* Dataset entries *

↓

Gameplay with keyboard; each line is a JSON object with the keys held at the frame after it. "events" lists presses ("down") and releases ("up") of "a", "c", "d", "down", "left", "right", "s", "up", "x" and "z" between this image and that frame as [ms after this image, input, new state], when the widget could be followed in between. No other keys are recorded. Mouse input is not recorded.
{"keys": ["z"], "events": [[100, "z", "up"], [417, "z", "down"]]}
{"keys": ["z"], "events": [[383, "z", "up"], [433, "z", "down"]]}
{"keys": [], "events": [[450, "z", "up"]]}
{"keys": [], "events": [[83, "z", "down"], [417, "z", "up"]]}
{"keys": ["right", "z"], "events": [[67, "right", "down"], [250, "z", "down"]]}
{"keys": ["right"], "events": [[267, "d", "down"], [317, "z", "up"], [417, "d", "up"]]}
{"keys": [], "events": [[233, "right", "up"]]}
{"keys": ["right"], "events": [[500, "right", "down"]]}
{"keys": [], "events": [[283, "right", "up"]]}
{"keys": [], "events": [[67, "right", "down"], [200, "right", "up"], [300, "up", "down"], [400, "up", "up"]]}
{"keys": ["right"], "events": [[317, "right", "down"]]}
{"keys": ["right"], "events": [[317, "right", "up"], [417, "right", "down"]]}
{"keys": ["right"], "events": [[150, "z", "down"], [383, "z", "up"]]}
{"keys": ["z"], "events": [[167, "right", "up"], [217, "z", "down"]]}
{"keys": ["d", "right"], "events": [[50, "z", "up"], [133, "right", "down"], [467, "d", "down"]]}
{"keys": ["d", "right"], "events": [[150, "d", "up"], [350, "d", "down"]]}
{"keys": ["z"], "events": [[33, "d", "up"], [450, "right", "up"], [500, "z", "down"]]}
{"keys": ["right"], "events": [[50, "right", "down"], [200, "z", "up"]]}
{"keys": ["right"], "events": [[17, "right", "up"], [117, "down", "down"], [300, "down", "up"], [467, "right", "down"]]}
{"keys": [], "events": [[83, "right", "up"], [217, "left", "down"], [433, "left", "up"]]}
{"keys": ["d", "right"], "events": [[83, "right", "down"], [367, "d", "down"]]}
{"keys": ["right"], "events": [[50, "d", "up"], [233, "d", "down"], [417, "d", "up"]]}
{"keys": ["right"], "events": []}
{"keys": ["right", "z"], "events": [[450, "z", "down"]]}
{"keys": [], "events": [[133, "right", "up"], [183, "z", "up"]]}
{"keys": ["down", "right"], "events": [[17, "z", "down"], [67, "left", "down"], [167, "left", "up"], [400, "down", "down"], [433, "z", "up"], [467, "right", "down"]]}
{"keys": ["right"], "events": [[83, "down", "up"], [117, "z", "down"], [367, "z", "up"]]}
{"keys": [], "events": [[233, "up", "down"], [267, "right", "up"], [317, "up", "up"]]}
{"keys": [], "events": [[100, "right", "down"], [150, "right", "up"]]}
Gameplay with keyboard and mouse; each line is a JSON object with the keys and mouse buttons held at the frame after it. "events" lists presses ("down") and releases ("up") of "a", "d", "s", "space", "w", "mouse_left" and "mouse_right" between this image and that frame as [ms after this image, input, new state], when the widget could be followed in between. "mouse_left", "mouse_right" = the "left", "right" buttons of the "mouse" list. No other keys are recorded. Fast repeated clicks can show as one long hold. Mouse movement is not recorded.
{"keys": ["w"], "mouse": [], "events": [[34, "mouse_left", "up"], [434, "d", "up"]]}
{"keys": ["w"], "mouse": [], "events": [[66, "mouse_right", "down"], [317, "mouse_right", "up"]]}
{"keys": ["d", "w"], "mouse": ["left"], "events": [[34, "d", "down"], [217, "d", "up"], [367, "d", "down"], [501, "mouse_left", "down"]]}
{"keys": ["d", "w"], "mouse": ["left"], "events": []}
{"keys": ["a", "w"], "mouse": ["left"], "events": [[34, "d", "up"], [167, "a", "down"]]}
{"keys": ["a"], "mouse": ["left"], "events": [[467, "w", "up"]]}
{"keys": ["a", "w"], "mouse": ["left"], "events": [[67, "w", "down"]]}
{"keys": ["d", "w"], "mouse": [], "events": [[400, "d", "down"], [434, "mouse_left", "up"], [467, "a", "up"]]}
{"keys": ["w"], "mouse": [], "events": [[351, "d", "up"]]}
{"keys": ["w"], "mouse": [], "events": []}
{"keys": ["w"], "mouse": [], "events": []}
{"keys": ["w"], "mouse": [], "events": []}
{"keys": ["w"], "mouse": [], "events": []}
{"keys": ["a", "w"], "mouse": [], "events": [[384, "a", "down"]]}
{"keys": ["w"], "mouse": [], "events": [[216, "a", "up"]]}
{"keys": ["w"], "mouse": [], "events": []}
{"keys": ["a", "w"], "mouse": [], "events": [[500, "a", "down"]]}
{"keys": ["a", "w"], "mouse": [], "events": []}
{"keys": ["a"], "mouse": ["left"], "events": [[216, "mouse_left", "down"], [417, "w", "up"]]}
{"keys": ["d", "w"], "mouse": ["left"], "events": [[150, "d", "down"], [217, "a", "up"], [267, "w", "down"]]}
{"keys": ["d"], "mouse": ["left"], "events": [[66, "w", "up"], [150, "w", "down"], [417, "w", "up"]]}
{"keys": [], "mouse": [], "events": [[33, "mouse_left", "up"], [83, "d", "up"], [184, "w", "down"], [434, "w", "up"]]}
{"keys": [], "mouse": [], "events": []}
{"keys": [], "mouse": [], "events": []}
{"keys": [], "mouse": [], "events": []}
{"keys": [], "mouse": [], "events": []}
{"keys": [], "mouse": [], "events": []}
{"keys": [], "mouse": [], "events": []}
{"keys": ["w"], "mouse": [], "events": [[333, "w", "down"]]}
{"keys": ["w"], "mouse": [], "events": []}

↑

* Prompt *
What you return must match the data line for line.

* Your solution *
Gameplay with keyboard; each line is a JSON object with the keys held at the frame after it. "events" lists presses ("down") and releases ("up") of "a", "c", "d", "down", "left", "right", "s", "up", "x" and "z" between this image and that frame as [ms after this image, input, new state], when the widget could be followed in between. No other keys are recorded. Mouse input is not recorded.
{"keys": ["z"], "events": [[100, "z", "up"], [417, "z", "down"]]}
{"keys": ["z"], "events": [[383, "z", "up"], [433, "z", "down"]]}
{"keys": [], "events": [[450, "z", "up"]]}
{"keys": [], "events": [[83, "z", "down"], [417, "z", "up"]]}
{"keys": ["right", "z"], "events": [[67, "right", "down"], [250, "z", "down"]]}
{"keys": ["right"], "events": [[267, "d", "down"], [317, "z", "up"], [417, "d", "up"]]}
{"keys": [], "events": [[233, "right", "up"]]}
{"keys": ["right"], "events": [[500, "right", "down"]]}
{"keys": [], "events": [[283, "right", "up"]]}
{"keys": [], "events": [[67, "right", "down"], [200, "right", "up"], [300, "up", "down"], [400, "up", "up"]]}
{"keys": ["right"], "events": [[317, "right", "down"]]}
{"keys": ["right"], "events": [[317, "right", "up"], [417, "right", "down"]]}
{"keys": ["right"], "events": [[150, "z", "down"], [383, "z", "up"]]}
{"keys": ["z"], "events": [[167, "right", "up"], [217, "z", "down"]]}
{"keys": ["d", "right"], "events": [[50, "z", "up"], [133, "right", "down"], [467, "d", "down"]]}
{"keys": ["d", "right"], "events": [[150, "d", "up"], [350, "d", "down"]]}
{"keys": ["z"], "events": [[33, "d", "up"], [450, "right", "up"], [500, "z", "down"]]}
{"keys": ["right"], "events": [[50, "right", "down"], [200, "z", "up"]]}
{"keys": ["right"], "events": [[17, "right", "up"], [117, "down", "down"], [300, "down", "up"], [467, "right", "down"]]}
{"keys": [], "events": [[83, "right", "up"], [217, "left", "down"], [433, "left", "up"]]}
{"keys": ["d", "right"], "events": [[83, "right", "down"], [367, "d", "down"]]}
{"keys": ["right"], "events": [[50, "d", "up"], [233, "d", "down"], [417, "d", "up"]]}
{"keys": ["right"], "events": []}
{"keys": ["right", "z"], "events": [[450, "z", "down"]]}
{"keys": [], "events": [[133, "right", "up"], [183, "z", "up"]]}
{"keys": ["down", "right"], "events": [[17, "z", "down"], [67, "left", "down"], [167, "left", "up"], [400, "down", "down"], [433, "z", "up"], [467, "right", "down"]]}
{"keys": ["right"], "events": [[83, "down", "up"], [117, "z", "down"], [367, "z", "up"]]}
{"keys": [], "events": [[233, "up", "down"], [267, "right", "up"], [317, "up", "up"]]}
{"keys": [], "events": [[100, "right", "down"], [150, "right", "up"]]}
Gameplay with keyboard and mouse; each line is a JSON object with the keys and mouse buttons held at the frame after it. "events" lists presses ("down") and releases ("up") of "a", "d", "s", "space", "w", "mouse_left" and "mouse_right" between this image and that frame as [ms after this image, input, new state], when the widget could be followed in between. "mouse_left", "mouse_right" = the "left", "right" buttons of the "mouse" list. No other keys are recorded. Fast repeated clicks can show as one long hold. Mouse movement is not recorded.
{"keys": ["w"], "mouse": [], "events": [[34, "mouse_left", "up"], [434, "d", "up"]]}
{"keys": ["w"], "mouse": [], "events": [[66, "mouse_right", "down"], [317, "mouse_right", "up"]]}
{"keys": ["d", "w"], "mouse": ["left"], "events": [[34, "d", "down"], [217, "d", "up"], [367, "d", "down"], [501, "mouse_left", "down"]]}
{"keys": ["d", "w"], "mouse": ["left"], "events": []}
{"keys": ["a", "w"], "mouse": ["left"], "events": [[34, "d", "up"], [167, "a", "down"]]}
{"keys": ["a"], "mouse": ["left"], "events": [[467, "w", "up"]]}
{"keys": ["a", "w"], "mouse": ["left"], "events": [[67, "w", "down"]]}
{"keys": ["d", "w"], "mouse": [], "events": [[400, "d", "down"], [434, "mouse_left", "up"], [467, "a", "up"]]}
{"keys": ["w"], "mouse": [], "events": [[351, "d", "up"]]}
{"keys": ["w"], "mouse": [], "events": []}
{"keys": ["w"], "mouse": [], "events": []}
{"keys": ["w"], "mouse": [], "events": []}
{"keys": ["w"], "mouse": [], "events": []}
{"keys": ["a", "w"], "mouse": [], "events": [[384, "a", "down"]]}
{"keys": ["w"], "mouse": [], "events": [[216, "a", "up"]]}
{"keys": ["w"], "mouse": [], "events": []}
{"keys": ["a", "w"], "mouse": [], "events": [[500, "a", "down"]]}
{"keys": ["a", "w"], "mouse": [], "events": []}
{"keys": ["a"], "mouse": ["left"], "events": [[216, "mouse_left", "down"], [417, "w", "up"]]}
{"keys": ["d", "w"], "mouse": ["left"], "events": [[150, "d", "down"], [217, "a", "up"], [267, "w", "down"]]}
{"keys": ["d"], "mouse": ["left"], "events": [[66, "w", "up"], [150, "w", "down"], [417, "w", "up"]]}
{"keys": [], "mouse": [], "events": [[33, "mouse_left", "up"], [83, "d", "up"], [184, "w", "down"], [434, "w", "up"]]}
{"keys": [], "mouse": [], "events": []}
{"keys": [], "mouse": [], "events": []}
{"keys": [], "mouse": [], "events": []}
{"keys": [], "mouse": [], "events": []}
{"keys": [], "mouse": [], "events": []}
{"keys": [], "mouse": [], "events": []}
{"keys": ["w"], "mouse": [], "events": [[333, "w", "down"]]}
{"keys": ["w"], "mouse": [], "events": []}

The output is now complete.